Elle vit avec une autre jeune femme lourdement handicapée et manifestement débile, que Zoïle, notre narrateur, trouve absolument repoussante et, surtout, gênante dans la non-exclusivité qu’il entraperçoit de sa potentielle relation avec la belle créature qui lui a ouvert la porte… La première partie du livre, relativement intéressante ou, plutôt, pas trop déplaisante, repose sur un quiproquo : Zoïle croit être en pâmoison devant Aliénor Malèze, romancière méconnue mais talentueuse, sur l’œuvre de laquelle il s’est rué suite à cette rencontre… avant de découvrir avec rage que l’objet de son cœur se nomme Astrolabe et est l’assistante de l’écrivain, en la personne d’Aliénor, l’objet débilitant et repoussant qu’il avait aperçu dans l’appartement…

Passé ce petit rebondissement narratif, le roman s’étire pour ne rien dire et s’étiole vite dans une médiocrité pas vraiment assumée…

Zoïle veut continuer de voir l’objet de ses ardeurs, la toucher, lui vouer un attachement exclusif et surtout veut créer le cocon intime propre aux amoureux… mais Aliénor, monstrueux Cerbère, veille,  envahit le terrain, annihile toutes les possibilités et bloque les voies d’accès… Le seul moyen que va trouver Zoïle pour s’évader à deux sera un trip sous acide, dont la description occupe bien un tiers du roman. Certes, les hallucinations, c’est amusant et un peu effrayant; certes, c’est délirant et perché, mais là, c’est non : c’est dénué de tout intérêt et l’ensemble tombe complètement à plat.

On a tôt fait de comprendre que cette historiette entre deux êtres perdus, détachés du monde, qui se sont retrouvés mais pas compris ne mènerait à rien quels que soient les moyens employés.
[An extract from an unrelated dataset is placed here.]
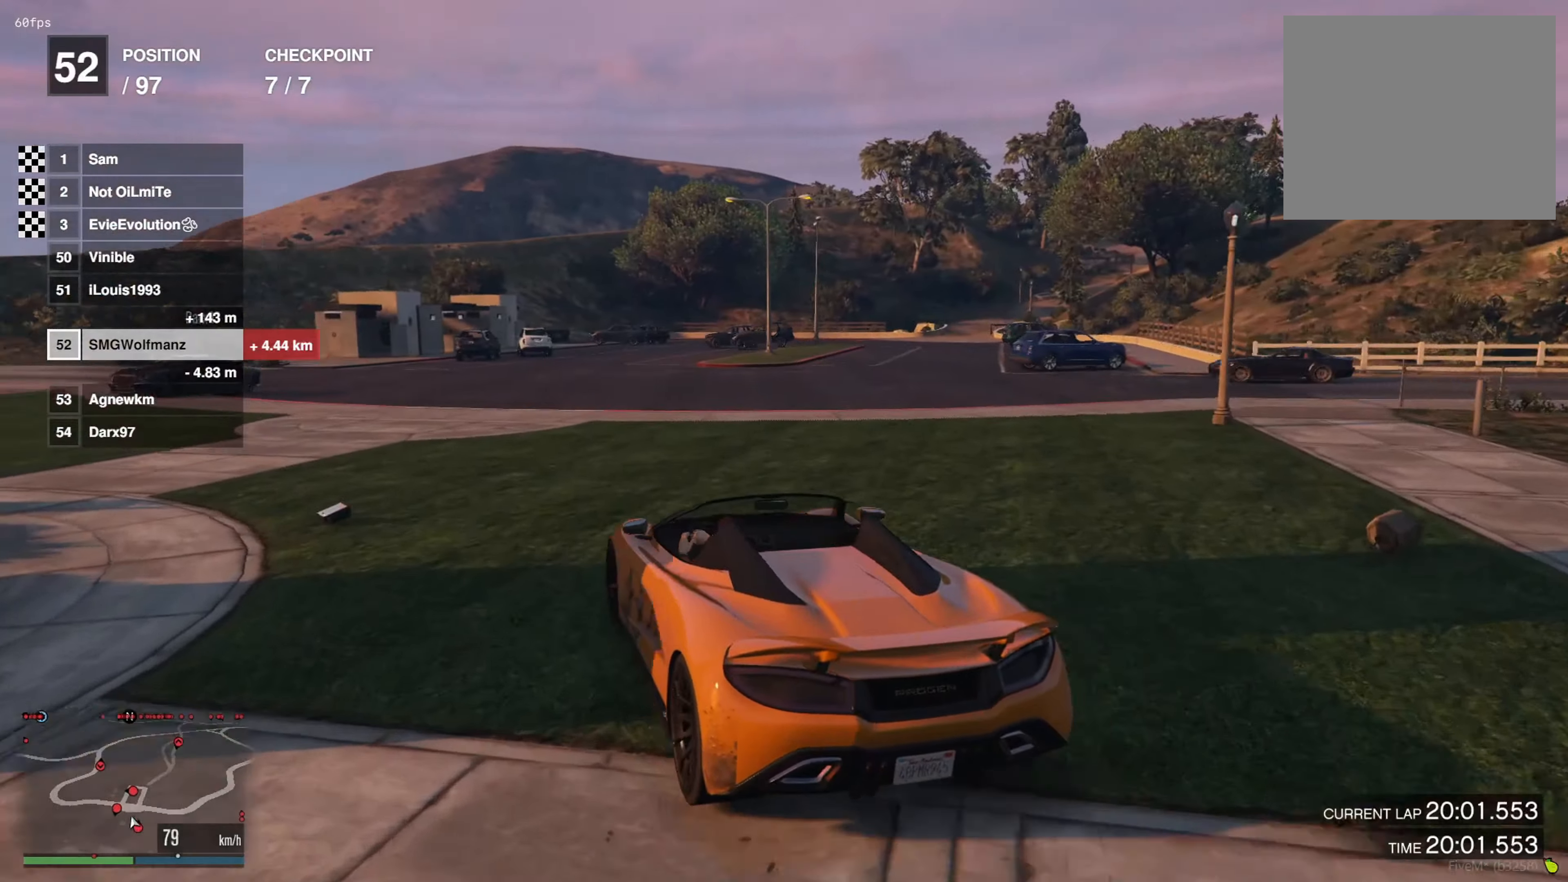
{"buttons": ["R2"], "left_stick": "center", "right_stick": "center", "events": [[16, "left_stick", "left"], [367, "left_stick", "center"]]}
Nul besoin donc d’en faire autant, avec les élucubrations « 11-septembresques » d’un narrateur proprement ridicule, qui se voue au détournement d’un avion pour noyer son chagrin dans une gabegie terroriste…
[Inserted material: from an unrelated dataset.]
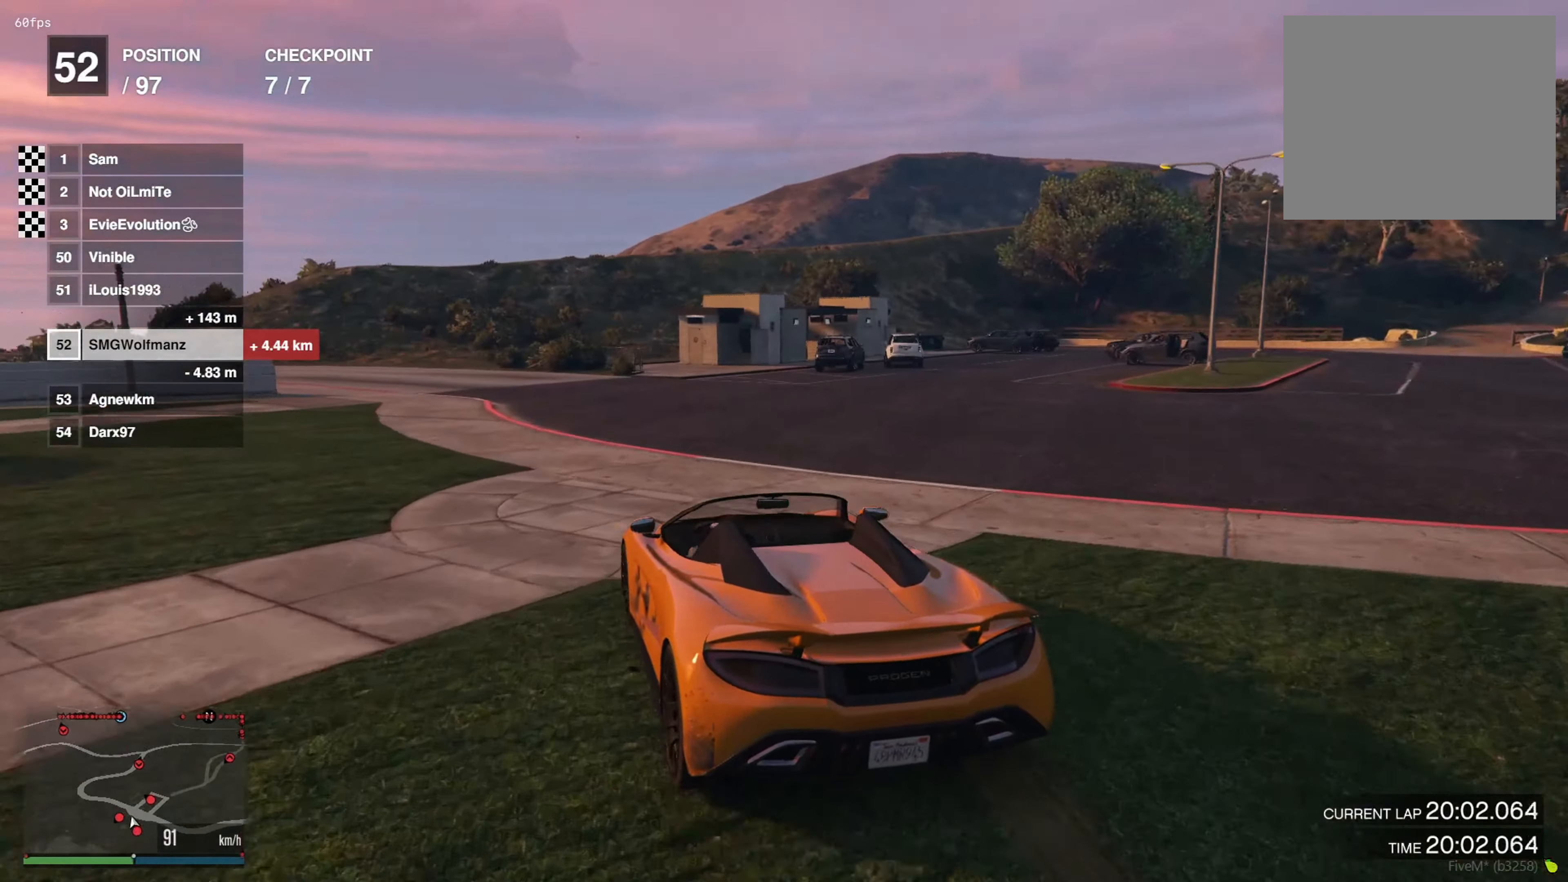
{"buttons": ["R2"], "left_stick": "center", "right_stick": "center", "events": [[67, "left_stick", "left"], [217, "left_stick", "center"], [317, "left_stick", "left"], [451, "left_stick", "center"]]}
C’est d’autant plus affligeant que dans la mesure où rien ne décolle dans ce roman, c’est d’un cynisme appuyé que de venir nous parler d’avion, et plus encore de crash programmé sur la Tour Eiffel !

J’ai trouvé ce roman vain et assez mauvais à la lecture, et plus j’y repense, plus mon sentiment à son égard se renforce, ce qui n’est, en règle générale, pas très bon signe… Je crois même avoir été le temps de cette navrante lecture confrontée au pire dont est capable cet auteur.

 

Albin Michel, août 2009

Publié dans Pas aimés !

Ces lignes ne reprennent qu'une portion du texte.